Kentucky's Law on Powers of Attorney Get a Major Update
While most of the news about the 2018 session of the Kentucky General Assembly concerned budget cuts, public school funding and pension reform, House Bill 11 was passed without much notice which made significant revisions to Kentucky Law regarding Powers of Attorney. A Power of Attorney is one of the most important estate planning documents and is perhaps more common that even a will. Because many people are now relying on pre-printed legal forms available at business supply stores or through on line retailers, many people will be caught by surprise should these forms not meet the requirements of Kentucky's new law. One of the principal reasons for adoption the Uniform Power of Attorney Act is that it clarifies the law so that banks and financial institutions are more willing to accept Powers of Attorney.Here are the most important aspects of the Uniform Power of Attorney Act:
The Uniform Power of Attorney Act requires powers of attorney executed on or after July 14, 2018 to be executed in a manner similar to a will. This means that for a power of attorney to be valid it must have been signed in the presence of two disinterested witnesses. While a notary is not strictly required, because the statute also provides that if the signatures are notarized that third parties are entitled to rely upon the signatures as authentic, so just like a will, it is also important that a notary be present and attest to the signatures as well. Otherwise, banks and other financial institutions may be reluctant to honor the power of attorney.
The Uniform Power of Attorney Act now explicitly allows a power of attorney to be become effective only when the person giving the power becomes incapacitated. While Kentucky law had previously been silent on this issue there has been some thought among estate planning attorneys that some states might not recognize a power of attorney that is only valid when the person granting the power is incapacitated. (We will talk more about how this work in a future article).
The Uniform Power of Attorney Act allows you to choose which state’s law to apply to the power of attorney.
Before the Uniform Power or Attorney Act, if there was a court appointed guardian, the Power of Attorney terminated. The new law allows a court in a guardianship proceeding to allow the power of attorney to continue in effect even if a guardian is appointed.

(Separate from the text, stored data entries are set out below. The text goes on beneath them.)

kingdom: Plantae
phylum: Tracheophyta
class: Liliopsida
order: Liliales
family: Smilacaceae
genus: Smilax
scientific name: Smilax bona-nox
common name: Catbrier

The statutory provisions explicitly imposes upon persons acting as an agent or an “attorney-in-fact” a fiduciary standard of conduct that specifically includes a requirement that attorneys in fact keep accurate financial records of the transactions he or she conducts on behalf of the person granting the power of attorney.

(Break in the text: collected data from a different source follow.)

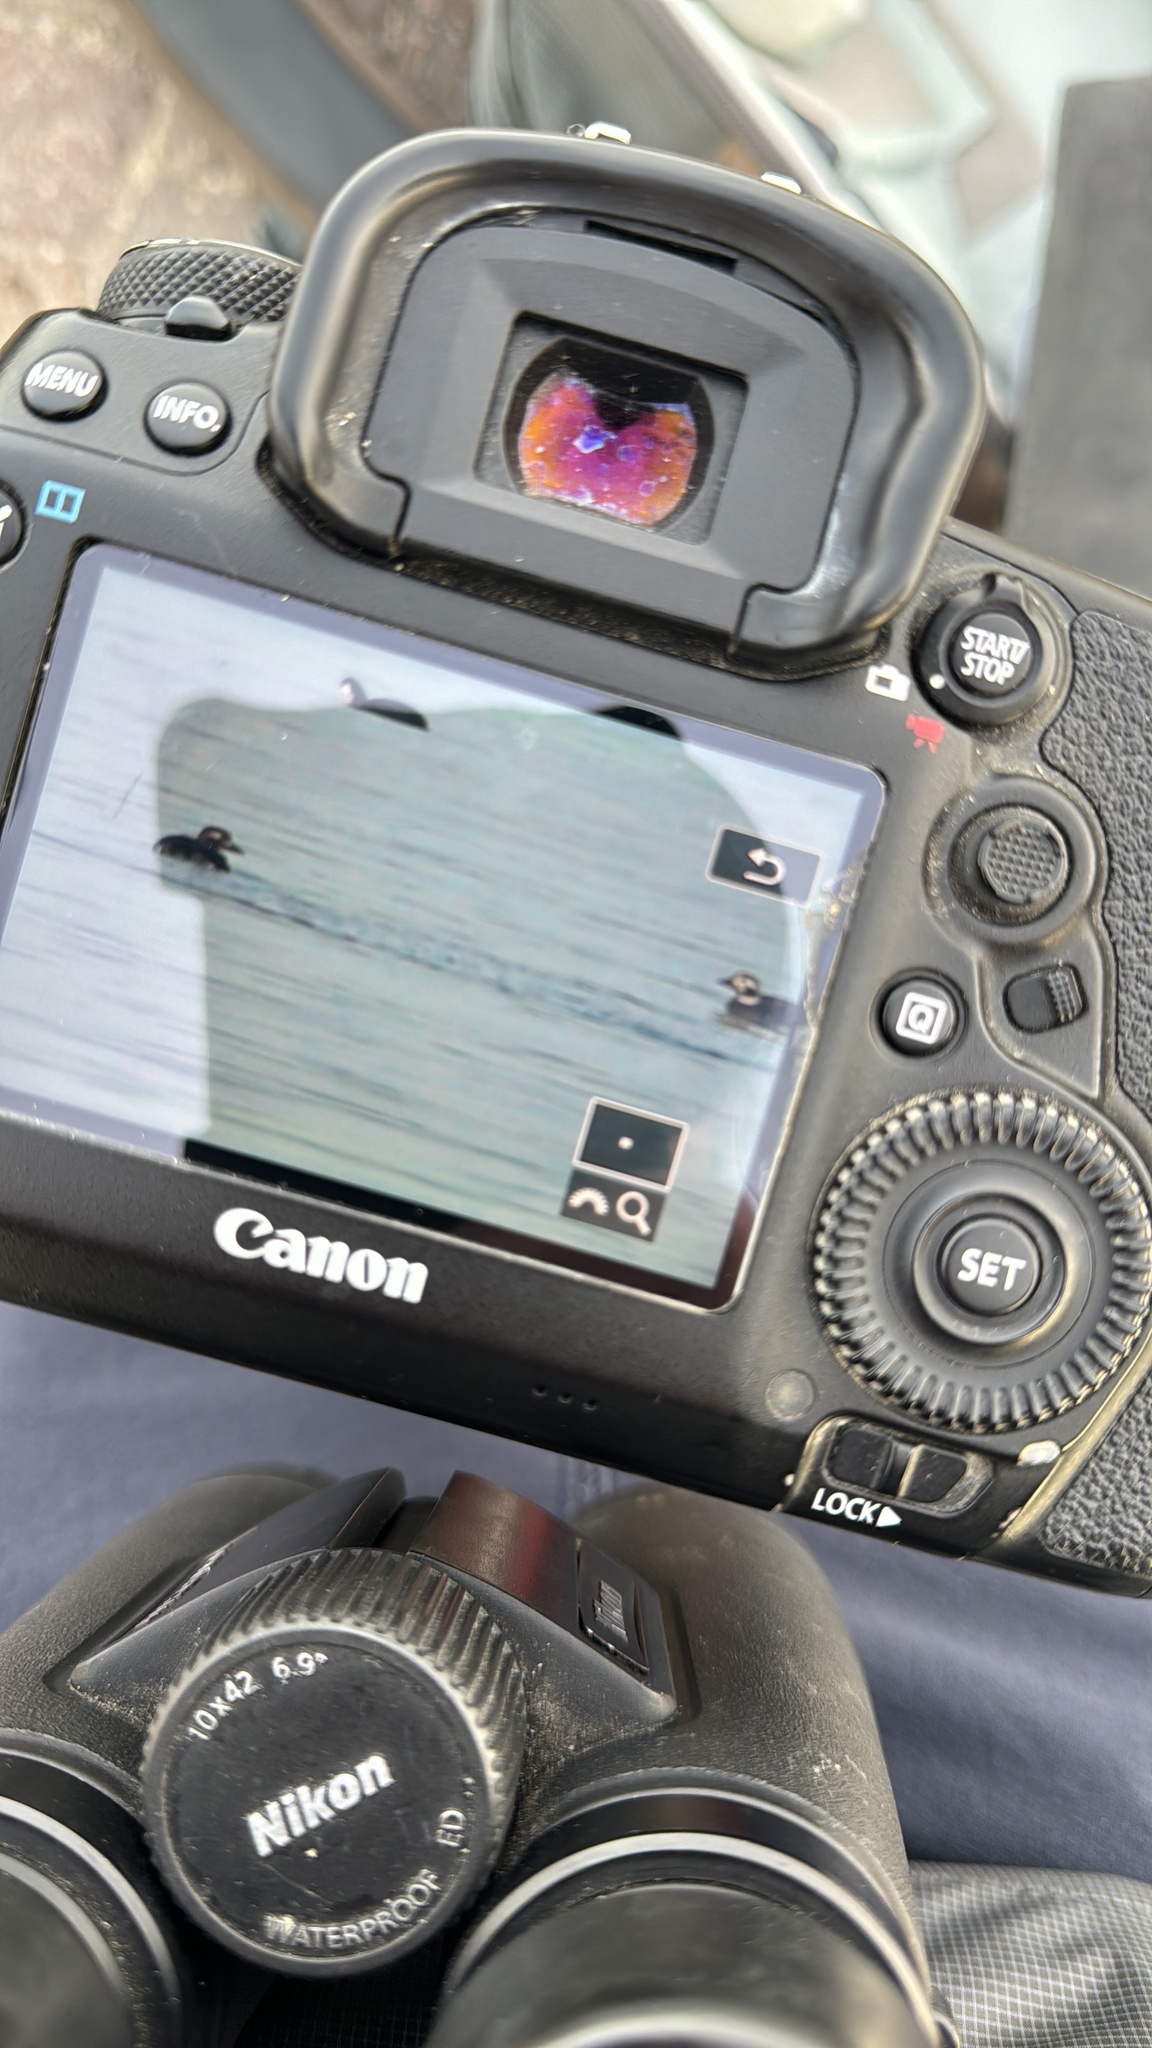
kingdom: Animalia
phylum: Chordata
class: Aves
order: Anseriformes
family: Anatidae
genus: Clangula
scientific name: Clangula hyemalis
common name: Long-tailed duck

So the question you may have is “Do I have to make a new power of attorney to comply with the new law?” The answer is that if your power of attorney was valid under the previous law, it is still valid under the new law. As a practical matter, however, many banks and financial institutions may become reluctant to accept powers of attorney that do not comply with the new execution requirements because the new law provides protection for banks and financial institutions that accept powers of attorney that comply with the new statute. Because Powers of Attorney are usually one of the least expensive estate planning devices but one of the most powerful, it makes sense to talk with an attorney about making a new one that complies with the new law. If you have questions about powers of attorney, you should contact an attorney familiar with estate planning to assist you.